On 21 May 1997, the fifth day of his hospitalization, a three-year-old boy from Hong Kong died in an intensive-care unit in Hong Kong, with a final diagnosis of Reye syndrome, acute influenza pneumonia and respiratory distress syndrome (ARDS). No indications of other underlying disease, including immunodeficiency or cardiopulmonary disease, were observed. From a tracheal aspirate, we isolated an influenza virus in MDCK and LLC cells. We were unable to grow any pathogenic bacteria from respiratory specimens. In haemagglutination inhibition assays, the virus did not react with ferret antisera to recent isolates of human and swine subtypes. By complement fixation tests we found it to be an influenza A virus, confirmed by an indirect immunofluorescence assay on cells from the original tracheal aspirate.

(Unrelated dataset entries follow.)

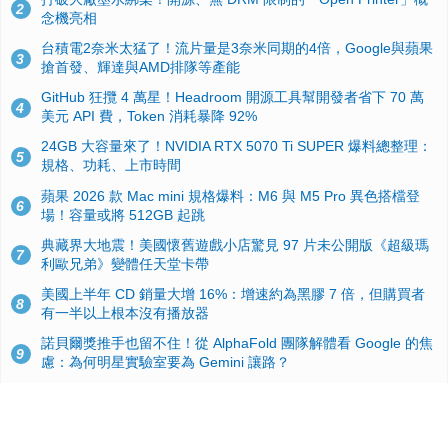
2
念機亮相
台積電2奈米太猛了！流片量是3奈米同期的4倍，Google與蘋果
3
搶首發、輝達與AMD排隊等產能
GitHub 狂攬 4 萬星！Headroom 開源工具幫開發者省下 70 萬
4
美元 API 費，Token 消耗暴降 92%
24GB 大容量來了！NVIDIA RTX 5070 Ti SUPER 爆料總整理：
5
規格、功耗、上市時間
蘋果 2026 款 Mac mini 規格爆料：M6 與 M5 Pro 異色搭檔登
6
場！容量或將 512GB 起跳
典藏界大地震！美國懷舊遊戲小店驚見 97 片未公開版《超級瑪
7
利歐兄弟》變體任天堂卡帶
美國上半年 CD 銷量大增 16%：增速約為黑膠 7 倍，但購買者
8
有一半以上根本沒有播放器
諾貝爾獎推手也留不住！從 AlphaFold 團隊解體看 Google 的焦
9
慮：為何明星實驗室要為 Gemini 讓路？
用AI省下4小時竟被塞更多工作！過來人曝光：為什麼優秀員工
10
不再跟你分享怎麼使用AI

Haemagglutination inhibition assays using antisera to 14 H subtypes showed that the isolate was an H5 influenza A virus. Biochemical neuraminidase inhibition tests, using antisera to nine N subtypes, indicated that the neuraminidase was of the N1 subtype. Nucleotide sequence analyses of parts of the H and N genes of the virus allowed a phylogenetic comparison with other influenza viruses. Our analyses clearly confirmed that the virus is of the H5N1 subtype (Fig. 1). The H5N1 virus was indeed isolated from the sample of the child, and could not be attributed to a laboratory cross-contamination, as there was no H5N1 virus present in the human diagnostic laboratory. Furthermore, we reisolated the same virus from the original tracheal aspirate specimen.

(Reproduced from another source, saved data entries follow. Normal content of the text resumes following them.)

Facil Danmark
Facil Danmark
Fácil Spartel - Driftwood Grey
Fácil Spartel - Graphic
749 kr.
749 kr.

Figure 1: Phylogenetic relationship of the H and N genes from the human virus isolate A/Hongkong/ 156/97 (HK97) and the corresponding genes from selected influenza A viruses.
figure 1

Japan57, A/Japan/305/ 57 (H2N2); CkPen83, A/chick/Pennsylvania (H5N2); TyEng91, A/turkey/England/5092/91 (H5N1); SwNed-96, A/swine/Netherlands/609/96 (H1N1); Texas91, A/Texas/36/91 (H1N1); Wuhan95, A/Wuhan/359/95 (H3N2); USSR77, A/USSR/90/77 (H1N1); ParUl73, A/parrot/Ulster/73 (H7N1); Bangk79, A/Bangkok/1/79 (H3N2). Sequences were from GenBank or nucleotide sequence analysis using the Dye Deoxy Terminator kit (Applied Biosystems, Foster City, CA). Alignment was done with 827 nucleotides (38-865) of the H genes and 200 nucleotides (1-200) of the N genes by PILEUP (GCG, Madison, WI). Phylogenetic trees were constructed in Phylip (Felsenstein, Seattle, WA) using DNAPARS and DRAWGRAM.

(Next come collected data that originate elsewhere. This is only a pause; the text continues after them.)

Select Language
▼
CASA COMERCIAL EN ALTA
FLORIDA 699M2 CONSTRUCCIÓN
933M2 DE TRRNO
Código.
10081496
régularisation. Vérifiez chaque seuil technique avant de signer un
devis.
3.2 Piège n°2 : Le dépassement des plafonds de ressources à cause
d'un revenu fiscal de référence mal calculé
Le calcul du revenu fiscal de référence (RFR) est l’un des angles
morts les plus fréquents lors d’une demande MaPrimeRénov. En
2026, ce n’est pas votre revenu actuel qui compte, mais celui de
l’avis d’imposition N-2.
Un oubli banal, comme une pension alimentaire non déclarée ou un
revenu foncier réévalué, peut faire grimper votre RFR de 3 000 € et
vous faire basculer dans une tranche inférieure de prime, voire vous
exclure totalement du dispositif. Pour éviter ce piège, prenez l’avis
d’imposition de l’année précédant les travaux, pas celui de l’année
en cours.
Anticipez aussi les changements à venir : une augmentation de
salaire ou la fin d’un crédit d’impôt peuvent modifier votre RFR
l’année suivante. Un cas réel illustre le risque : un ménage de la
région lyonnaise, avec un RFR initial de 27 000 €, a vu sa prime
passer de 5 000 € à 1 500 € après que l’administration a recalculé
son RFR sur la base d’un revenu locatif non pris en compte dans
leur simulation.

The contribution of the influenza A H5N1 virus infection to the child's disease, eventually leading to his death, is not yet clear. But the virus identification is important as it is the first documented isolation of an influenza A virus of this subtype from humans. Subtype H5 influenza A viruses can cause lethal avian influenza (fowl plague), a disease that may decimate flocks of domestic poultry. These viruses have so far not been identified in pigs. We feel that the identification of the H5N1 influenza A virus and its presently unknown pandemic potential, should be the basis for an intensive monitoring of the epidemiology and the clinical manifestation of infection with this virus by the international World Health Organization influenza surveillance network.